**DOCUMENTFRAGMENT**.
WGA eigen risicodragen
Minister Asscher wil de ongelijkheid tussen het UWV en verzekeraars bij WGA Eigen Risico dragen per 1 januari 2017 wegnemen. Op 21 september 2015 heeft hij aangekondigd dat werkgevers niet meer eventjes voor een jaartje naar het UWV kunnen en dan weer terug naar de verzekeraar. Dit moet nu minimaal voor 3 jaar.
Hij stelt het volgende voor:
- Een (middel)groot bedrijf dat terugkeert naar het publieke stelsel (UWV), gaat een WGA-premie betalen die past bij de WGA-lasten van dat bedrijf. Het maakt niet uit of die ten laste van het publieke of private stelsel zijn gekomen.
- Als een (middel)groot bedrijf besluit om het publieke stelsel te verlaten, blijven de staartlasten achter bij het UWV. Het probleem van koopsommen en vergeten onverzekerde medewerkers behoort tot het verleden, omdat deze bij het UWV blijven en niet overgenomen hoeven te worden door verzekeraars.

**OEFENGEGEVENS**.
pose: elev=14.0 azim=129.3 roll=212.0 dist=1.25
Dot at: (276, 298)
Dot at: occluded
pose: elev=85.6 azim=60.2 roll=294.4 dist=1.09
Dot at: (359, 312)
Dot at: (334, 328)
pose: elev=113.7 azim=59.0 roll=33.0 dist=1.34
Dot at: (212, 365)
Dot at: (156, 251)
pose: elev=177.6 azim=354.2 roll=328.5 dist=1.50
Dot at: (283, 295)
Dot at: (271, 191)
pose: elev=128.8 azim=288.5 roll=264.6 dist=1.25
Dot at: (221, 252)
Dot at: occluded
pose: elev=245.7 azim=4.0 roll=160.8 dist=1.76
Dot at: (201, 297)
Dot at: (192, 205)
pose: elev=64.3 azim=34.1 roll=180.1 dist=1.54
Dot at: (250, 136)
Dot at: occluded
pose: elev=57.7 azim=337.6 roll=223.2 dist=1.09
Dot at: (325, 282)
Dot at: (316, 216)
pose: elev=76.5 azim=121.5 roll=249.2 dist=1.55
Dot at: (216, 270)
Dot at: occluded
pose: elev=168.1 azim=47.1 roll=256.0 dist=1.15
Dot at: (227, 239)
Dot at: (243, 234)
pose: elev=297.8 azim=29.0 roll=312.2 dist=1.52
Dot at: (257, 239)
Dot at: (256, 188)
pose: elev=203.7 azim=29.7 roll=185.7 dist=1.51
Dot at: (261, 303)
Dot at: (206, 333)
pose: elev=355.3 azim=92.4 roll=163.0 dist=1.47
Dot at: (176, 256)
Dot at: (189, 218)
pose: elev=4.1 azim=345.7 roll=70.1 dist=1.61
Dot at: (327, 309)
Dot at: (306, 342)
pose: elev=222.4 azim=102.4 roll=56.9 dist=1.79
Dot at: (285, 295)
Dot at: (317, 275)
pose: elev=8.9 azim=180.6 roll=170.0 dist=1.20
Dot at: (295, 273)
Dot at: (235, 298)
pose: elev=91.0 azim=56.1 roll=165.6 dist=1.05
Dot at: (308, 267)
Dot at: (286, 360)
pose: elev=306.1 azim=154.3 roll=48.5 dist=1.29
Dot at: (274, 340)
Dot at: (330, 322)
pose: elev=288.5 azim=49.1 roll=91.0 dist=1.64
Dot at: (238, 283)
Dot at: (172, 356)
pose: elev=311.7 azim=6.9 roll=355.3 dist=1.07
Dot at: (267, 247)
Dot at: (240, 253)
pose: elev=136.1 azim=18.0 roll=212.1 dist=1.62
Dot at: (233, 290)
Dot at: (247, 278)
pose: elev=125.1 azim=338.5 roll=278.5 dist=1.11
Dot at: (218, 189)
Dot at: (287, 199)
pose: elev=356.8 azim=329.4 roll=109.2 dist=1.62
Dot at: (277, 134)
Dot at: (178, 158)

**WAT WORDT GEVRAAGD**.
(a) Stemmen de uitspraken (i), (ii) en (iii) overeen met de tekst over WGA eigen risicodragen? Antwoord per uitspraak met ja of nee en citeer letterlijk de woorden uit de tekst die de doorslag geven. (i) Werkgevers die naar het UWV gaan, moeten daar voortaan minimaal drie jaar blijven. (ii) Als een (middel)groot bedrijf het publieke stelsel verlaat, gaan de staartlasten over naar de verzekeraar. (iii) De minister deed zijn aankondiging op 21 september 2016.
(b) Kun je de tekst over WGA eigen risicodragen voortzetten na de laatste zin die erin staat?
De records staan los van de tekst en vormen afzonderlijk materiaal.

**ANTWOORDEN OP VOLGORDE**.
(a)
(i) Ja: "Dit moet nu minimaal voor 3 jaar."
(ii) Nee: "blijven de staartlasten achter bij het UWV."
(iii) Nee: "Op 21 september 2015 heeft hij aangekondigd"

(b)
Aanleiding
Eerdere veranderingen in de regelgeving van WGA-ERD hebben niet geleid tot een gelijkwaardig speelveld, oftewel een ‘level playing field’. Hierover zijn vriend en vijand het eens. Het was de bedoeling een markt te creëren met gezonde, gelijkwaardige concurrentieverhoudingen. Dat betekende dat partijen niet alleen op basis van prijs, maar ook op basis van kwaliteit en met gelijke uitgangspunten zouden concurreren.
Ongelijkheid publiek-privaat
De regelgeving had niet het gewenste effect. De WGA-ERD-markt is onevenwichtig. De terugkeermogelijkheid naar het publieke stelsel, het UWV, kan tegen een hele lage minimumpremie (0,12% van de loonsom). Bovendien moet de private sector, de verzekeraars, de staartlasten overnemen als een klant overstapt. Die staartlasten staan voor alle bestaande zieken en WGA’ers, inclusief alle kosten die daarbij komen kijken. Die ongelijkheid tussen publiek en privaat maakt het een verstoord concurrentieveld. Terwijl het uiteindelijke doel een gezamenlijk doel is: re-integratie van de zieke werknemer, zodat deze weer aan het werk kan.